[Recorded data]
---

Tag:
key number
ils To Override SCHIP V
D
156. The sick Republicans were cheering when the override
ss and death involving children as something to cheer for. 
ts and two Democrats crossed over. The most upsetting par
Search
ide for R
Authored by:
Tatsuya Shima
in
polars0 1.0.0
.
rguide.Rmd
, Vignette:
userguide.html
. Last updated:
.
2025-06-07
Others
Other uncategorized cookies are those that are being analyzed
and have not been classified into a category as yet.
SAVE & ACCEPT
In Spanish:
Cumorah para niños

---

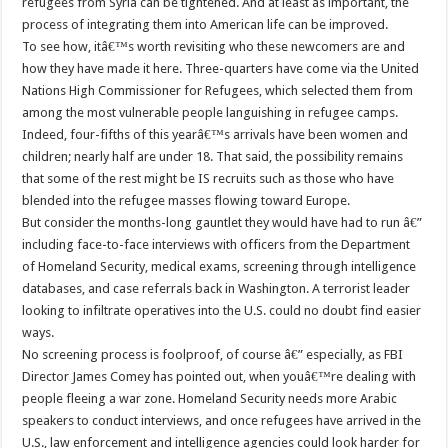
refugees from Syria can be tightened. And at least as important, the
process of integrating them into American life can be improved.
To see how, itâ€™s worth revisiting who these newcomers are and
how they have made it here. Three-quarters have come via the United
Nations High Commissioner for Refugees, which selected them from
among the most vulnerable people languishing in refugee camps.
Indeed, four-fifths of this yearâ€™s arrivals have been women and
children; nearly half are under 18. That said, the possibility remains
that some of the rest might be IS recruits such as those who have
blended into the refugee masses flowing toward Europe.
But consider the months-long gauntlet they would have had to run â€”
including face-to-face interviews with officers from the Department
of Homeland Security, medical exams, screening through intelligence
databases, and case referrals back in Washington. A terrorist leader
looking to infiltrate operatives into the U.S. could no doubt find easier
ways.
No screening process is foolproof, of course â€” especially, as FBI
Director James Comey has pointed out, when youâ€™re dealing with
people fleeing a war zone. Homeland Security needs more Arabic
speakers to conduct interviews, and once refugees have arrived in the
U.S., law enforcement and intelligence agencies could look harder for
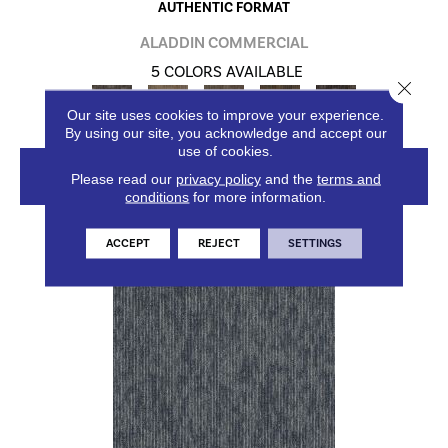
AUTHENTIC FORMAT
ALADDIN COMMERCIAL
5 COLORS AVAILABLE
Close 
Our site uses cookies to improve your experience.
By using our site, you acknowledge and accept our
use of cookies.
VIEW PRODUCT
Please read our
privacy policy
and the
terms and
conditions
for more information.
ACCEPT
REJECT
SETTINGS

---

▸ **EXERCISE GOAL**
Pull every line holding "when" out of the records.

▸ **PROBLEM SOLUTION**
156. The sick Republicans were cheering when the override
Director James Comey has pointed out, when youâ€™re dealing with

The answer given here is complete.